1. Bless Don’t Curse (Vs. 14) Paul calls us to meet violence, not with violence, but with blessing—a shocking idea, but not original with Paul: Jesus calls us to turn the other cheek, to go the second mile, to love our enemies and to pray for those who persecute us (Matthew 5:38-44). In the Lord’s prayer (Luke 6:37). At the cross. (Luke 23:34). Stephen (Acts 7:60), Paul in (1 Corinthians 4:12), and finally (1 Peter 3:9).

2. Identify with the Joys and Sorrows of Others (v. 15). We often observe people jealous of other people’s good fortune and judgmental about their bad fortune. We should be different!

3. Live in harmony with one another; (v. 16a) literally, “thinking the same thing toward one another.” While this does not require us to agree at every point, it does require us to be agreeable.

4. Be Humble (v. 16b). Be as mindful of another’s worth as you are your own. Remember you are what you are by God’s grace and not your effort. Rom 3:24

5. Do Not Overestimate Yourself (v. 16c). This is good advice for every human relationship. Humility draws people near, but conceit repels.

6. Never repay anyone evil for evil (v. 17a) is similar in meaning to “Bless those who persecute you; bless, and don’t curse” (v. 14).

7. Live Nobly in the Sight of All (v. 17b). We must be careful, not only about proper conduct, but also about appearances. Do things in such a way that everyone can see you are honourable. This is not eye service but preventing those who are weak in faith from stumbling. The more visible our position, the more careful we must be.

8. Live at Peace with Everyone (v. 18). Here, we see Paul inserting two qualifications for living at peace with everyone (a) “If possible” and (b) “as far as it depends on you”. There are, unfortunately, people who will not allow us to live in peace, and Paul says that we do our part to establish peaceful relationships.  He doesn’t hold us responsible for the other person’s response to our efforts.  We can’t control the other person; we can control only ourselves.

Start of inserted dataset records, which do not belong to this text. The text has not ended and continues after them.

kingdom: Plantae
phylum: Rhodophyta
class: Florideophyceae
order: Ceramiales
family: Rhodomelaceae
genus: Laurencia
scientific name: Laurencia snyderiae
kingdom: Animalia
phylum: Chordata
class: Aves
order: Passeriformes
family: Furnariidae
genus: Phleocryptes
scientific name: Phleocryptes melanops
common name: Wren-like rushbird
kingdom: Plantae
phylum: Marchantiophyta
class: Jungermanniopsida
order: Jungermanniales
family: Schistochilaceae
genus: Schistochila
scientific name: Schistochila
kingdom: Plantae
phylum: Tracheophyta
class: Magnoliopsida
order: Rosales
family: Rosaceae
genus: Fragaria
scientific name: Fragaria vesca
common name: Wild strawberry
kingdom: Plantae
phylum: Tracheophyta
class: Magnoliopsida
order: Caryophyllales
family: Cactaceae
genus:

9. Don’t Seek Revenge (v. 19). Paul tells us not to seek vengeance (also see 14, 17). The reason is simple—we can trust God to do the right thing. If a person deserves punishment, God will take care of it, whether now or in the Day of Judgment. Seeking revenge is consuming! Leaving the matter in God’s hands solves a host of problems. For one thing, God is a perfect judge, and will not make a mistake. For another, God is in a position to insure that justice is served, whereas we might put ourselves in physical or legal jeopardy by seeking vengeance.

Verses 20-21 CONCLUSION 

““20 But if your enemy is hungry, feed him; if he is thirsty, give him a drink; for by doing this you will heap burning coals on his head.” 21 Do not be overcome and conquered by evil, but overcome evil with good.” AMP

When Paul tells us in verse 20 to feed and to give drink to our enemy, he was using food and drink as metaphors for any kind of needed help. If we were to see our enemy stuck in a ditch, this verse would call us to lend a helping hand, instead of saying “serves them right!” “You will heap burning coals on his head” implies you will make the recipient of your grace burn with shame at having treated you badly. Do not be overcome and conquered by evil, but overcome evil with good. (Vs 21). Does the end really justify the means?  This verse says that it doesn’t.  If we use evil means to achieve a worthwhile end, our evil means will compromise both our character and our witness.  If we are to accomplish what Christ has called us to do, we must accomplish it through the ultimate Christian virtue, love. That expresses itself in these attitudes and actions.